§ EXERCISE DESCRIPTION: Pick out each line in the items below that contains the string "part", and copy those lines in full.

====================

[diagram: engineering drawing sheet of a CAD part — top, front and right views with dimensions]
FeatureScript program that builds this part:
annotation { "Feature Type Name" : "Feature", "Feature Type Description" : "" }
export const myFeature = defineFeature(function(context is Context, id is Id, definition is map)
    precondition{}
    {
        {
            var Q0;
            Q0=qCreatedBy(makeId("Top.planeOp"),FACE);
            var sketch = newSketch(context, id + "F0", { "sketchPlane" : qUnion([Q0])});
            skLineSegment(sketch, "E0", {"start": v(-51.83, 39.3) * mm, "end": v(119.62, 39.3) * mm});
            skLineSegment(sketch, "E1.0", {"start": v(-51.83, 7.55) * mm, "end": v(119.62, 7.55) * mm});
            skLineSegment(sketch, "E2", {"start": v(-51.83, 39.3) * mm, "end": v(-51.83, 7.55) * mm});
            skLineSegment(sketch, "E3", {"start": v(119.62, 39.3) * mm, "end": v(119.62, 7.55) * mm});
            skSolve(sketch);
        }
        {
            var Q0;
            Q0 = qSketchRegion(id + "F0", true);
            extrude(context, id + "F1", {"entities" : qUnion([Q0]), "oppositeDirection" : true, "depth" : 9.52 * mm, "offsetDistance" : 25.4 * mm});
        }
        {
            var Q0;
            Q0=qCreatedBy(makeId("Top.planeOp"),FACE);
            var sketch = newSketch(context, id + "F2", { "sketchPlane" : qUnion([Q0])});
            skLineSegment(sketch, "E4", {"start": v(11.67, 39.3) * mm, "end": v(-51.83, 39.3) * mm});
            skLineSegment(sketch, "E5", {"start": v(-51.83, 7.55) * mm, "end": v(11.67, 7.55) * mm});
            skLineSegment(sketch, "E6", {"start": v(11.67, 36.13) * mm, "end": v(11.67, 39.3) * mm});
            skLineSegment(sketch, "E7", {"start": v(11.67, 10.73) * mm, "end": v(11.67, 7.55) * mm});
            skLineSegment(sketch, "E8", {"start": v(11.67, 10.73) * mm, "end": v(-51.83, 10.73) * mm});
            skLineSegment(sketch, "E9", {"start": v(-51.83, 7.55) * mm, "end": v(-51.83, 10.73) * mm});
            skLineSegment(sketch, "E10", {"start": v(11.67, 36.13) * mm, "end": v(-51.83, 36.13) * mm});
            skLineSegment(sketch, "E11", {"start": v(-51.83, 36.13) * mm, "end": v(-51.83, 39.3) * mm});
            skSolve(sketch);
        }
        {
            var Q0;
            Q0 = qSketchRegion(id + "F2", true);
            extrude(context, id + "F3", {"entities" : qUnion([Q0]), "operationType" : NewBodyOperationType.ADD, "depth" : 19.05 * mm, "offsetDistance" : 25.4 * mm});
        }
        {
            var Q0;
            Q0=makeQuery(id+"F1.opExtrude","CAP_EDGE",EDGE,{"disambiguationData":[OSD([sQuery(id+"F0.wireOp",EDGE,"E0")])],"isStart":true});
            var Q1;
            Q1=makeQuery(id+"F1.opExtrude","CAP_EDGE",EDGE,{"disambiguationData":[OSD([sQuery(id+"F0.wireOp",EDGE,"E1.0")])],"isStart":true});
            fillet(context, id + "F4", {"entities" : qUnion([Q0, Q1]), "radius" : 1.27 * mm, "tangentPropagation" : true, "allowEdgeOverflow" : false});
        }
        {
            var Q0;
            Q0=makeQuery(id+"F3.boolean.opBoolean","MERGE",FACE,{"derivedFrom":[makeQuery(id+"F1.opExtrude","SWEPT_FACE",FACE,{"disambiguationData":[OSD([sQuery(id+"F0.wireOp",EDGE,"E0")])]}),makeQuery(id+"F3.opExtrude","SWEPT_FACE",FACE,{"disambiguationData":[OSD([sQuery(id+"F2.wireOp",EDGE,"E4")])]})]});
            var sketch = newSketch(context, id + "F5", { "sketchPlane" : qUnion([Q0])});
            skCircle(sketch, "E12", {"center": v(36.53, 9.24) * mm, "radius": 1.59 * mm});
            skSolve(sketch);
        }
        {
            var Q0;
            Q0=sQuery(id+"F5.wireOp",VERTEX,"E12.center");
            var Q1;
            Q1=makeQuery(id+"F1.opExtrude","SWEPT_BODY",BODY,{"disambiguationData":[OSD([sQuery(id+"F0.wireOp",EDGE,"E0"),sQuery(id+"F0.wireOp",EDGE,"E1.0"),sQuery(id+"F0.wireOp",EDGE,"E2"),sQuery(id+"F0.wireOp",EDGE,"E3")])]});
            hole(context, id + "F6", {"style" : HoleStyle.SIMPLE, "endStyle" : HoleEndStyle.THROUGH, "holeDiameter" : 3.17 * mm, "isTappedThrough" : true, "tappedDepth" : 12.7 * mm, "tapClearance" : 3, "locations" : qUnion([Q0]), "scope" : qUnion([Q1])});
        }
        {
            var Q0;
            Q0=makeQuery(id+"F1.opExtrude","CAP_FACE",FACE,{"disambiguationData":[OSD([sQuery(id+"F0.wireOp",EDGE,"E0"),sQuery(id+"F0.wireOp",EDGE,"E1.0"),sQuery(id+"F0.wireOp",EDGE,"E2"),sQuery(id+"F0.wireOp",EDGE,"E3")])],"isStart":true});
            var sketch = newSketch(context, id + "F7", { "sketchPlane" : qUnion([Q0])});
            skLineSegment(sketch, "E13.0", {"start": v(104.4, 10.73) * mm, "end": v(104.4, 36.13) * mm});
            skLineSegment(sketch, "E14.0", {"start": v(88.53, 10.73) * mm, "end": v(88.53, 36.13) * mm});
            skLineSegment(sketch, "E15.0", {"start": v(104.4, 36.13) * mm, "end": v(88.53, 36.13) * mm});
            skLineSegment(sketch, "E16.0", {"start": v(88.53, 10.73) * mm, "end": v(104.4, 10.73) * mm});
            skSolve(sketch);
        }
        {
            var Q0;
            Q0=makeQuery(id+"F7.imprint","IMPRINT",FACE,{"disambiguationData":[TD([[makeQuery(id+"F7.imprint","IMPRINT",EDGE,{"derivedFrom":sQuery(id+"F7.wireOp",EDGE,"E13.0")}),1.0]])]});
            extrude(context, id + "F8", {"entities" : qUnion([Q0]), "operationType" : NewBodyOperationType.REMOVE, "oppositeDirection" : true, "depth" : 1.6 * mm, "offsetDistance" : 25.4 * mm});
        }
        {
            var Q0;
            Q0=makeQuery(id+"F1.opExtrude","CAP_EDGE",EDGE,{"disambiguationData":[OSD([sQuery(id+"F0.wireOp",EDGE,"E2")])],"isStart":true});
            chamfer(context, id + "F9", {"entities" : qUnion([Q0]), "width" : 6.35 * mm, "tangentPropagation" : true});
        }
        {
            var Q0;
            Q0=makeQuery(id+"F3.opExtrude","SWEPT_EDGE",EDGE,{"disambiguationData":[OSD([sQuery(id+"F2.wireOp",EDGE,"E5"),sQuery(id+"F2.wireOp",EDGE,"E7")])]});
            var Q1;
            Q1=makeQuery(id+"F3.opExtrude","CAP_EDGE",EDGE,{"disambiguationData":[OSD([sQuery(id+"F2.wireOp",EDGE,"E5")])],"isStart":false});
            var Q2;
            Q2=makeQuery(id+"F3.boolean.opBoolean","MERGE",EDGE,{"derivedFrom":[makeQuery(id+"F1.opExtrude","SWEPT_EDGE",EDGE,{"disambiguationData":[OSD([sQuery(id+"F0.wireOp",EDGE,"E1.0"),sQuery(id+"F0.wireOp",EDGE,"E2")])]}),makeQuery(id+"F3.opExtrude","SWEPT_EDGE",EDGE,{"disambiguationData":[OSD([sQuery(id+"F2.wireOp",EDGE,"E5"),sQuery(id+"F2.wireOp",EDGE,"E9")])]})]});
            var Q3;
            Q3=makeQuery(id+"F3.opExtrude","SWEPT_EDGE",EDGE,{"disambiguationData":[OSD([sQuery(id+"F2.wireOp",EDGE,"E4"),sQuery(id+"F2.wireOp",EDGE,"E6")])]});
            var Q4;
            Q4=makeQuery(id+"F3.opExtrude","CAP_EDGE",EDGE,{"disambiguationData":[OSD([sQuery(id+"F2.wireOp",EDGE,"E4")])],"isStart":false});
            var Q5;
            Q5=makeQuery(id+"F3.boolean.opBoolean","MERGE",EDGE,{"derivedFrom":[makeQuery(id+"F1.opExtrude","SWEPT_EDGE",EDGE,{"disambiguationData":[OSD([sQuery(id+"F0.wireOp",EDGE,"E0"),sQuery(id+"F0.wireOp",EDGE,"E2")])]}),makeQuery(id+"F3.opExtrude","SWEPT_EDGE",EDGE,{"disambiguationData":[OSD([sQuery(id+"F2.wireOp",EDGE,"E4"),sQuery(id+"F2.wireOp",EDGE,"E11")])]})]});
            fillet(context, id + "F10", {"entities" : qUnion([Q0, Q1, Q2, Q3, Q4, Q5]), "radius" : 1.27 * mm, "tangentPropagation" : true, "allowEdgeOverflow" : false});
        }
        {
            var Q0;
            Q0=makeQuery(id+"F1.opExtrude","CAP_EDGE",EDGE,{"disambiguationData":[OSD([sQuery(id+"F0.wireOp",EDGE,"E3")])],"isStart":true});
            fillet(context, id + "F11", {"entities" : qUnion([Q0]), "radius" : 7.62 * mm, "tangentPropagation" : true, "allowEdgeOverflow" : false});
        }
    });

====================

§ TASK OUTPUT:
[diagram: engineering drawing sheet of a CAD part — top, front and right views with dimensions]
FeatureScript program that builds this part:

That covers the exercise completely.